11/Aug/2026
Segundo o Bradesco, a redução das compras chinesas de carne bovina tende a pressionar o preço do boi gordo no curto prazo, mas não deve alterar a trajetória estruturalmente altista do mercado. Em São Paulo, o boi gordo deve se manter próximo de R$ 340,00 por arroba até setembro, mas deve haver retomada firme das cotações após esse período, com a volta das compras chinesas e uma nova corrida dos frigoríficos pela cota de 2027. A avaliação considera que o mercado terá de absorver cerca de 145 mil toneladas mensais de carne bovina que, no cenário anterior, seriam destinadas à China. O ajuste ocorrerá por uma combinação de redução dos abates, maior consumo doméstico e redistribuição das exportações.

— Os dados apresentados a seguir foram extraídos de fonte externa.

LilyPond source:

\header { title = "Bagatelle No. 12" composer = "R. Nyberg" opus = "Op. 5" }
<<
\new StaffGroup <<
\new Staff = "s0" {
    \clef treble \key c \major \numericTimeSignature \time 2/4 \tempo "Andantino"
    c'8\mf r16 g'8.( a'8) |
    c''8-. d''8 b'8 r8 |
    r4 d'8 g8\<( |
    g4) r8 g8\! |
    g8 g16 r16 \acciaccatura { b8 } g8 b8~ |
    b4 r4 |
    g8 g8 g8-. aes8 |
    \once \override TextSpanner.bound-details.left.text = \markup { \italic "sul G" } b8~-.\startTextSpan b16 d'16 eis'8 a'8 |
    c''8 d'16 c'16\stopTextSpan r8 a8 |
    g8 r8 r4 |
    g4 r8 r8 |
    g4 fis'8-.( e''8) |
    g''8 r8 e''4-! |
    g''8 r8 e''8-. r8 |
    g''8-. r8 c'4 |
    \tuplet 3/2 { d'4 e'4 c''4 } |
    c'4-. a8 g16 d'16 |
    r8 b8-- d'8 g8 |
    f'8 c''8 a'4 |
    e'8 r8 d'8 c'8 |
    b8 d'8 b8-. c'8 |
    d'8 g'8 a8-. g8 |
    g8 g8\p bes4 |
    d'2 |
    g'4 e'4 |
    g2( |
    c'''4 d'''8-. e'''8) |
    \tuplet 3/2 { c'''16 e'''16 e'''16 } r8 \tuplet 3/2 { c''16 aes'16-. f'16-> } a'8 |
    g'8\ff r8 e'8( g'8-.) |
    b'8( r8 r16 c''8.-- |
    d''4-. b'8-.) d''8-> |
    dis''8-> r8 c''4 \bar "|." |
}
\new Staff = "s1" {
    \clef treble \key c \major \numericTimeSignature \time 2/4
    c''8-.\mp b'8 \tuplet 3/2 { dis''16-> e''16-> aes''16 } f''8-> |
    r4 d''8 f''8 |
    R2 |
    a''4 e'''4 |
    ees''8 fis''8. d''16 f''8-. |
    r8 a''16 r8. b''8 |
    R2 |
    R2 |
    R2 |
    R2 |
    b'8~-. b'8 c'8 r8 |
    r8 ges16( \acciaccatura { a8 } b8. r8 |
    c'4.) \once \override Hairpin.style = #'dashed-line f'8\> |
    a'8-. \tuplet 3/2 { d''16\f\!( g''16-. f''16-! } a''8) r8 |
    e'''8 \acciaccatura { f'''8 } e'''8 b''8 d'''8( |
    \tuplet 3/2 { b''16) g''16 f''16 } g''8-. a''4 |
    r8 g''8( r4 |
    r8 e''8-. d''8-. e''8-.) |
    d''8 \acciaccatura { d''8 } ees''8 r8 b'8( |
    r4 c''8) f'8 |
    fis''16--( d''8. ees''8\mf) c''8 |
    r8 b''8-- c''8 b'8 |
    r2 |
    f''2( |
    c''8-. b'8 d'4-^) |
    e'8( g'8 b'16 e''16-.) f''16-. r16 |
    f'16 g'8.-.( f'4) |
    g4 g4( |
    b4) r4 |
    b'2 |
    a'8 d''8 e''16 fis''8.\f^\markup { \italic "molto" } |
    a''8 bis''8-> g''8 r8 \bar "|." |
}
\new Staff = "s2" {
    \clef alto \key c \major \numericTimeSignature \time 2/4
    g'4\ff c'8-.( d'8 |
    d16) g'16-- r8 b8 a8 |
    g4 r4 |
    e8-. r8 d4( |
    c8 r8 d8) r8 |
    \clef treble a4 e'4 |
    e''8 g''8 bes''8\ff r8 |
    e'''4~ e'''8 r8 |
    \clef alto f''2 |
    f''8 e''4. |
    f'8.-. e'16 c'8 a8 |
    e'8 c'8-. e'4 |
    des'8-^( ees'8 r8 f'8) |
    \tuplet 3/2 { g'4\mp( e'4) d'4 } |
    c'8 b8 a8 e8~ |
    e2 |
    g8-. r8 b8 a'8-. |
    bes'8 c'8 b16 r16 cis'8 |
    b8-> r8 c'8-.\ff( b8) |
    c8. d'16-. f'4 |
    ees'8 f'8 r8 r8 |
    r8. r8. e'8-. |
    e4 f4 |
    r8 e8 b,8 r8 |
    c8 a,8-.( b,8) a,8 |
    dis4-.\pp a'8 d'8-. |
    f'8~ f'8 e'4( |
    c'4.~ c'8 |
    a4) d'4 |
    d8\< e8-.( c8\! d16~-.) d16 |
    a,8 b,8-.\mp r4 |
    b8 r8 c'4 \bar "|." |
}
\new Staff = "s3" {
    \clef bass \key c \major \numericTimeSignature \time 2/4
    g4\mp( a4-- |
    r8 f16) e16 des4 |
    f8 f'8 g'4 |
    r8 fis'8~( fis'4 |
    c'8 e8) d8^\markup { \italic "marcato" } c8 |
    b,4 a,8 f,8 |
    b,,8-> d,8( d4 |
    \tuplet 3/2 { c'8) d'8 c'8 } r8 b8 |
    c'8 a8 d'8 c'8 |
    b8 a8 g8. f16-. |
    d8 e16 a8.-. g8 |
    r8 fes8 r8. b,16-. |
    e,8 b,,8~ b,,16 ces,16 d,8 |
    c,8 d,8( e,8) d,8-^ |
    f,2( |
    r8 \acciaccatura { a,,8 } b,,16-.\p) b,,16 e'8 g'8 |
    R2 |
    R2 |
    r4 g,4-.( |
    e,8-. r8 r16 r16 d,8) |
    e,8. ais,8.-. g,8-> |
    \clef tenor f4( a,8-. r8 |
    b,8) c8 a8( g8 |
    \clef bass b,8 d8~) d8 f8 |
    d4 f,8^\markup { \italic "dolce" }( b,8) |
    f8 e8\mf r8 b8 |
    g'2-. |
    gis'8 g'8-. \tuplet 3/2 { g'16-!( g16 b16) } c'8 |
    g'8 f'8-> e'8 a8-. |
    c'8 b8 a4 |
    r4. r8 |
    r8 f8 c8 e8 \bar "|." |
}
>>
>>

Do volume mensal de aproximadamente 145 mil toneladas originalmente destinado ao mercado chinês, cerca de 60 mil toneladas poderiam ser absorvidas pelo mercado interno, 35 mil toneladas por meio da redução dos abates, 30 mil toneladas por outros mercados e 20 mil toneladas ainda seguiriam para a China.
O ponto central da análise é que o ajuste tende a ocorrer inicialmente pela oferta e pelos preços, e não apenas pela abertura imediata de novos mercados. Com frigoríficos reduzindo escalas e adotando férias coletivas entre julho e agosto, a demanda por bovinos terminados tende a diminuir, pressionando a arroba. Ao mesmo tempo, a queda dos preços da carne no mercado interno pode estimular o consumo e contribuir para a absorção de parte do excedente. O Bradesco estima que a disponibilidade doméstica, atualmente em torno de 600 mil toneladas por mês, poderia crescer cerca de 10% sem necessariamente provocar desequilíbrio, desde que haja estímulo por meio dos preços. Nesse cenário, o preço passa a ser o principal mecanismo de equilíbrio do mercado. A dificuldade de encontrar rapidamente destinos para todo o excedente tende a provocar um ajuste de preços ao longo da cadeia, mas esse movimento encontra limites na menor oferta de bovinos disponíveis, decorrente da inversão do ciclo pecuário brasileiro, e no cenário global de oferta restrita de carne bovina.
Essa combinação leva o Bradesco a considerar a assimetria de preços fundamentalmente altista. As boas condições das pastagens no Centro-Oeste ajudam a sustentar a oferta no curto prazo, mas não eliminam a tendência de menor disponibilidade de bovinos. Assim, após a janela de ajuste entre julho e setembro, a expectativa é de retomada da disputa dos frigoríficos pelo gado, coincidindo com a reabertura efetiva do mercado chinês. No mercado externo, os Estados Unidos são apontados como a principal alternativa para a carne brasileira, mas não como uma solução capaz de substituir a China. O Brasil exportou, em média, 34 mil toneladas mensais para os Estados Unidos no primeiro semestre e precisaria elevar esse volume em quase cinco vezes para que o mercado norte-americano absorvesse sozinho as 140 mil toneladas mensais que precisam ser realocadas. Os Estados Unidos devem ter papel relevante nesse processo, mas dificilmente serão o único destino. A perspectiva é favorável para a demanda norte-americana. O ciclo pecuário dos Estados Unidos ainda está em fase inicial de recomposição do rebanho. Entre janeiro e maio, o abate norte-americano caiu 9%, a produção recuou 6,5%, as exportações diminuíram 18% e as importações cresceram 20%.
Além disso, quase metade do consumo de carne bovina nos Estados Unidos está concentrada em carne moída e hambúrgueres, segmento que demanda cortes magros, justamente uma das principais categorias exportadas por Brasil e Austrália. O Brasil, contudo, terá de disputar esse espaço com a Austrália, que também registra aumento da oferta. Os abates australianos crescem 13% em 2026 e as exportações avançam 14%, impulsionadas principalmente pelos mercados norte-americano e chinês. Com a Austrália igualmente afetada pela tarifação chinesa, os dois grandes exportadores terão de disputar destinos alternativos para sua produção. Nesse cenário, há pouco espaço para uma solução por meio de triangulação via Argentina e Uruguai. Diferenças nos padrões de consumo e nos tipos de animais dificultam uma substituição em larga escala, enquanto a infraestrutura logística também pode limitar um aumento repentino dos embarques desses países para a China. O fluxo via Hong Kong é considerado viável, mas insuficiente para solucionar o excedente. Fonte: Broadcast Agro. Adaptado por Cogo Inteligência em Agronegócio.